La puerta

Luis Pérez Montoya

Cataluña y sus problemas

QUE torpes serÍamos si creyésemos que el problema de Cataluña es únicamente un problema de dos partidos como el PSOE y el PSC que no logran llegar a entenderse, o el de un conglomerado de gente y de partidos que en los últimos tiempos sólo se ha dedicado a ponerse micrófonos ocultos en los floreros para sacar una triste ventaja que les ayude a alcanzar o seguir manteniéndose en los brazos del poder.

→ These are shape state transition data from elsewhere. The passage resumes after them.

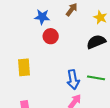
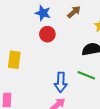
green line: (96, 78) -> (86, 75), moved

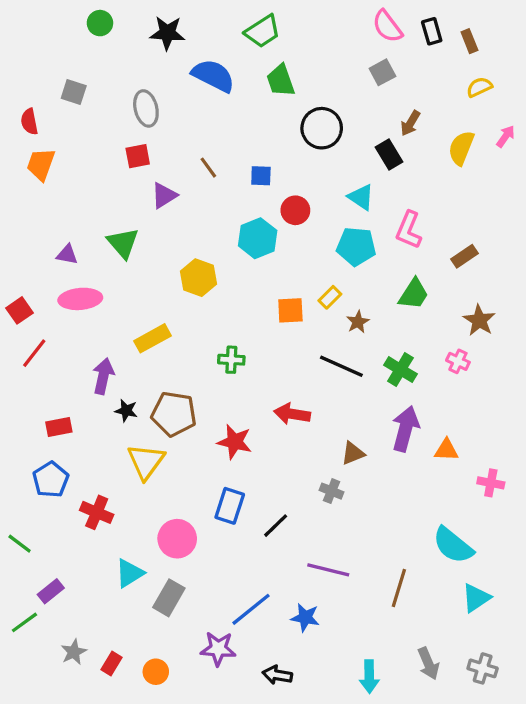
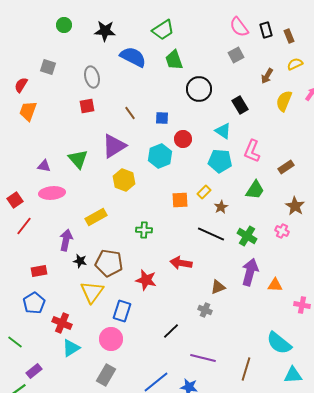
red semicircle: (29, 122) -> (21, 85), turned 42
brown arrow: (410, 123) -> (267, 76), moved
purple triangle: (164, 195) -> (114, 146), moved, size x1.5
blue rectangle: (230, 506) -> (122, 311), moved
cyan triangle: (130, 573) -> (71, 348), moved
cyan triangle: (476, 598) -> (293, 375), turned 30

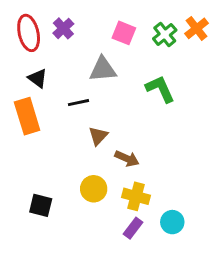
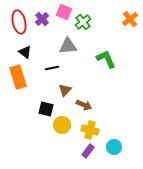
pink square: (124, 33) -> (64, 12), moved
green cross: (165, 34) -> (83, 22), moved
black square: (41, 205) -> (46, 109), moved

Tan torpes como aquellos que compran bastante barato ese mensaje sabroso de algunos líderes que sostienen que a Cataluña le iría económicamente mucho mejor separada de España y sentada en la cola de los países que aguardan su turno para llamar a las puertas de una Unión Europea donde Alemania impone a sangre y a fuego la austeridad hasta que lleguen sus elecciones, o los que ven en el guiño mutuo de los gobiernos de España y Cataluña flexibilizando el objetivo de déficit a cambio de prolongar en el tiempo la consulta soberanista un clavo ardiendo al que agarrarse mientras pasa la tormenta.

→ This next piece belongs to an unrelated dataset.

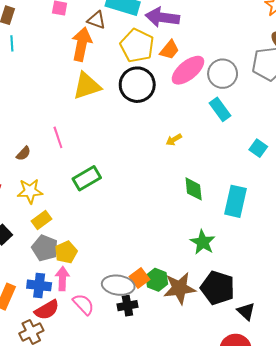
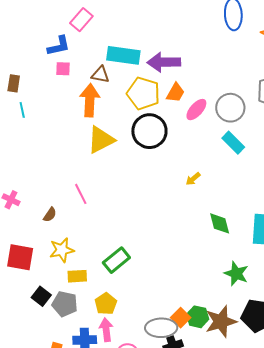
pink ellipse: (188, 70) -> (196, 110), size x0.7
green rectangle: (87, 178) -> (116, 260), moved
yellow rectangle: (42, 220) -> (77, 276), turned 42
gray pentagon: (45, 248) -> (65, 304), moved

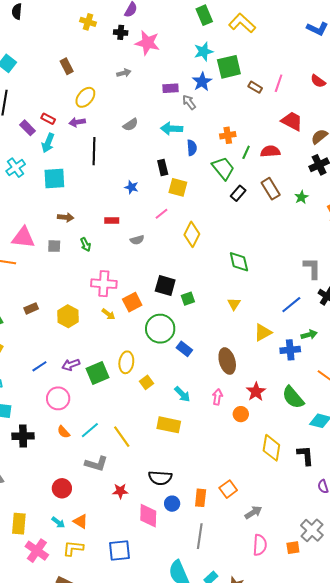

Y más torpes aún que quienes disfrutan viendo en los telediarios como bajan de su olimpo algunos políticos de abolengo de aquella comunidad para sumirse en el fango de los casos de corrupción y hacer el paseíllo en dirección a los juzgados, demostrando ante las cámaras que son tan terrenales como el resto de los mortales que habitan en otras comunidades autónomas denostadas en sus discursos a cuenta de las ayudas y los subsidios.

Prácticamente imbéciles seriamos si todo esto sólo nos sirve para sacar nuestra tajada de tales abismos y diferencias sangrantes en un momento tan extraordinariamente difícil en el que la gente de la calle lo que espera es que se estrechen las relaciones, que seamos capaces de trabajar juntos y que todos los problemas que les ahogan (incluida la difícil relación entre España y sus Comunidades) nos hagan razonar, pasados treinta años, sobre lo que han sido nuestras vidas, hasta donde hemos llegado con el modelo que no dimos para superar las diferencias y hasta donde estamos dispuestos a ceder para llegar todos juntos a un futuro que, imaginamos, debe estar ahí aguardando a nuestros hijos. Porque no va a servirnos de nada sentirnos mejor con el mal de los otros. El consuelo de los tontos no alcanza más que para una sonrisa ignorante. Una felicidad momentánea que no servirá para librarnos de nuestros problemas ni de la culpa por tanta torpeza.